Dabrock zufolge hilft klassische Bildung, die Fähigkeiten zur Unterscheidung und zum Zulassen von Zweideutigkeiten auszubilden. "Die Bibel ist eben wie Goethes 'Faust' ein Beispiel für menschliche Möglichkeiten. Alles, was es im Menschlichen gibt - mit allen Höhen und mit den schrecklichsten Tiefen - findet sich eben in der Bibel", erklärte der Professor. Wenn man Fremdsprachen lerne, tauche man in andere Denksysteme ein. Das erreiche man nicht, wenn man automatische Übersetzungssysteme wie Google Translate oder DeepL nutze.

Folgen für die Menschenwürde

Dabrock machte aber auch auf die Potenziale der KI und moderner Technologien zur Verbesserung des Lebens aufmerksam. So könne sich beispielsweise in der Krebsforschung ein großer gesellschaftlicher Nutzen durch die Zusammenführung und Analyse riesiger Datenmengen ergeben. Zuvor hatte Dabrock sich bereits im Europaparlament geäußert. Angesichts der positiven KI-Potenziale wies er darauf hin, dass die Menschen nicht nur für Handlungen sondern auch für Unterlassungen verantwortlich seien. Er verband dies mit der Warnung, dass, wenn Menschen zu Objekten permanenter Überwachungstechnologie würden, die scheinbar wohltuende Lösungen für alle möglichen Lebensbereiche anbiete, dies Folgen für Selbstbestimmung und Menschenwürde haben könne.
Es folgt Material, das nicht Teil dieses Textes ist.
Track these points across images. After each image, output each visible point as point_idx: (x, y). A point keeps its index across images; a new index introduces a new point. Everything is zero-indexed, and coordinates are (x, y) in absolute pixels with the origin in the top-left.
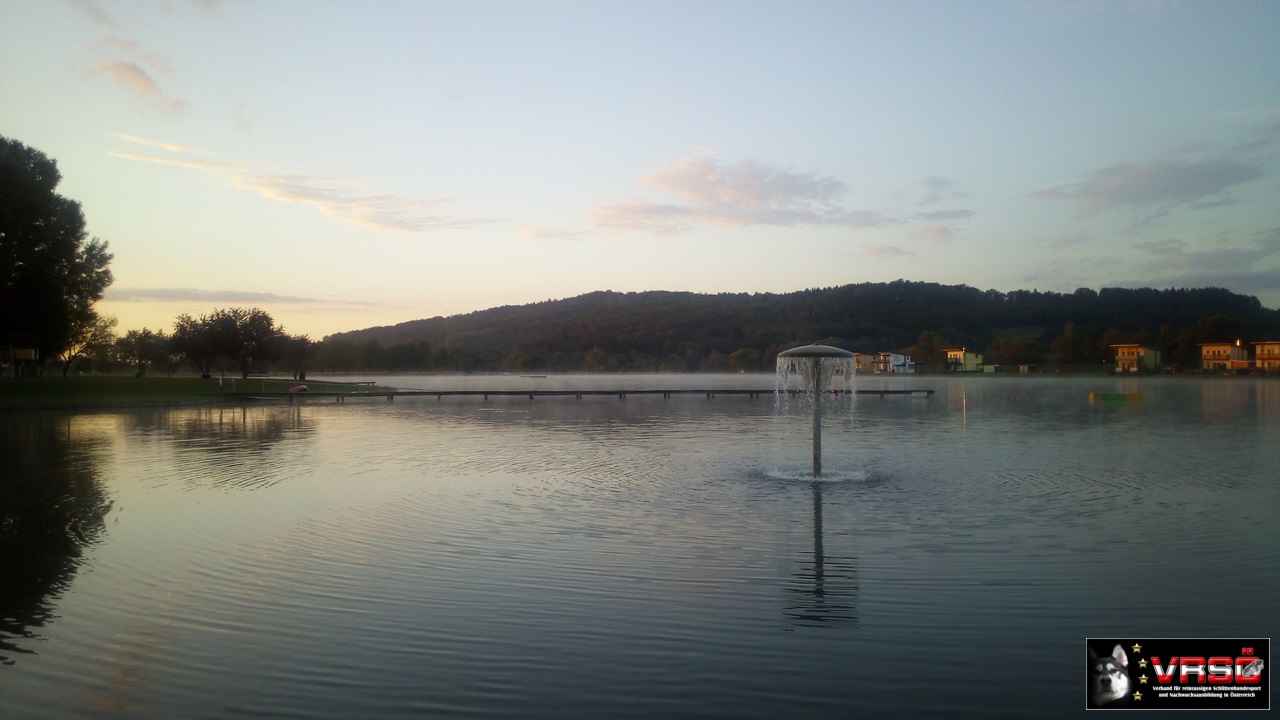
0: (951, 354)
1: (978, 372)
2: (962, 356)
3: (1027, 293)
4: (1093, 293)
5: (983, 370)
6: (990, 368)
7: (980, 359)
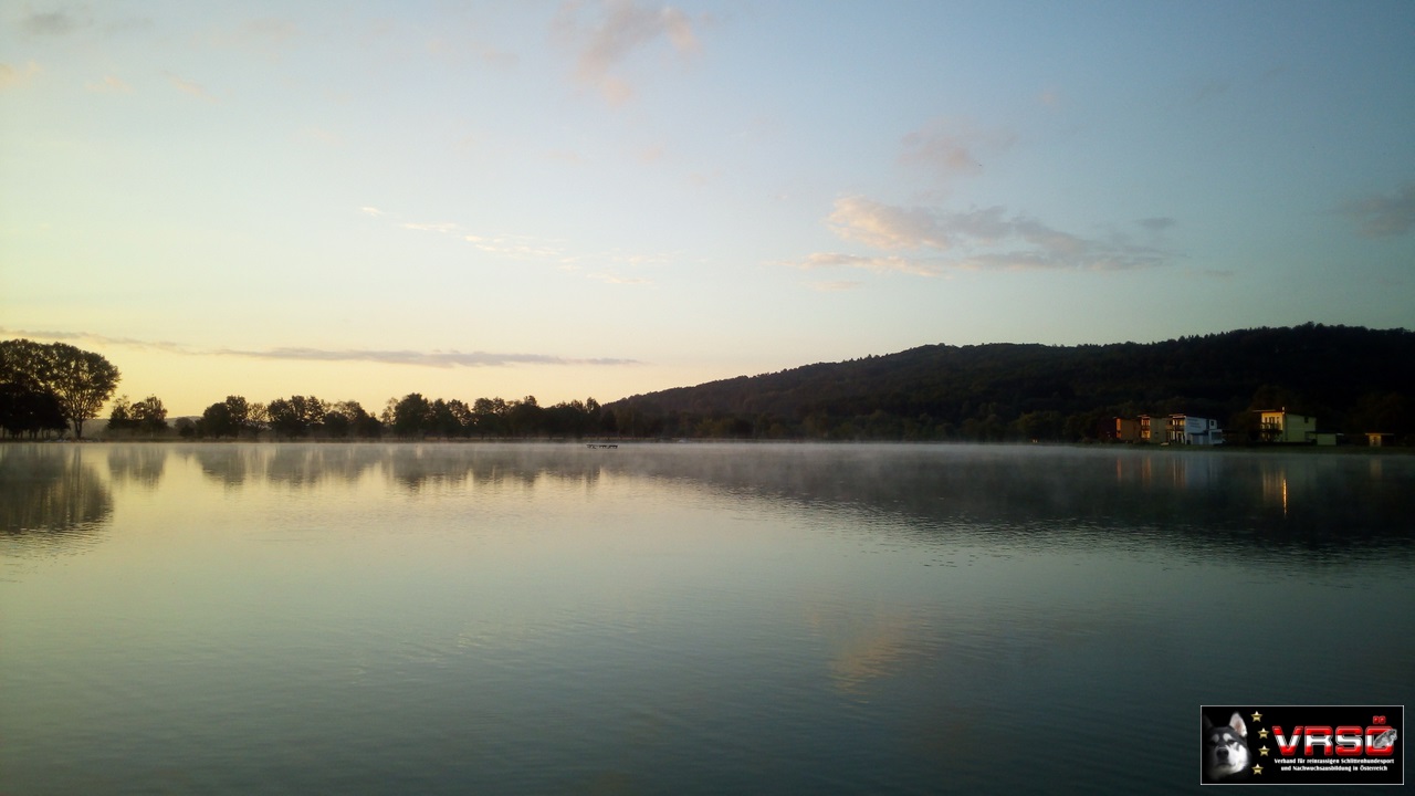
0: (1266, 417)
1: (1307, 445)
2: (1281, 421)
5: (1315, 441)
6: (1328, 439)
7: (1312, 424)
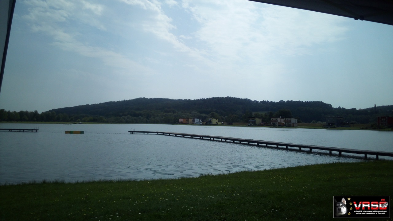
0: (209, 119)
1: (216, 124)
2: (212, 119)
3: (265, 101)
4: (284, 102)
5: (218, 124)
6: (220, 123)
Hintergrund der Äußerungen ist die Erarbeitung von Ethik-Leitlinien für eine vertrauenswürdige KI, die von der EU-Kommission in Auftrag gegeben wurden und demnächst vorgestellt werden sollen. Im EU-Parlament kamen zu dem Thema Vertreter aus Christentum, Judentum und Humanismus zu Wort.

Der Sekretär des Päpstlichen Rates für die Kultur, Paul Tighe, warnte, dass KI die Ungerechtigkeit in der Welt vergrößern könnte. Wenn KI enorme wirtschaftliche Vorteile in bestimmten Händen konzentriere, bestehe möglicherweise die Gefahr, dass sie nicht dem Wohl aller diene. Rabbi Ephraim Mirvis erklärte, die KI berge die Gefahr des Verzichts auf die eigene moralische Entscheidungshoheit. Mirvis zitierte das Beispiel eines führerlosen Autos, das bei drohendem Unfall zwischen mehreren Personen als Opfern entscheiden müsse. Der Einwand, dass die Entscheidung letztlich doch von Menschen in den programmierenden Unternehmen getroffen werde, steche nicht, machte der Chef-Rabbi der Vereinigten Hebräischen Kongregation des Commonwealth klar, denn: "Wer ernannte sie, in wessen Namen treffen sie solche Entscheidungen und wem sind sie verantwortlich?"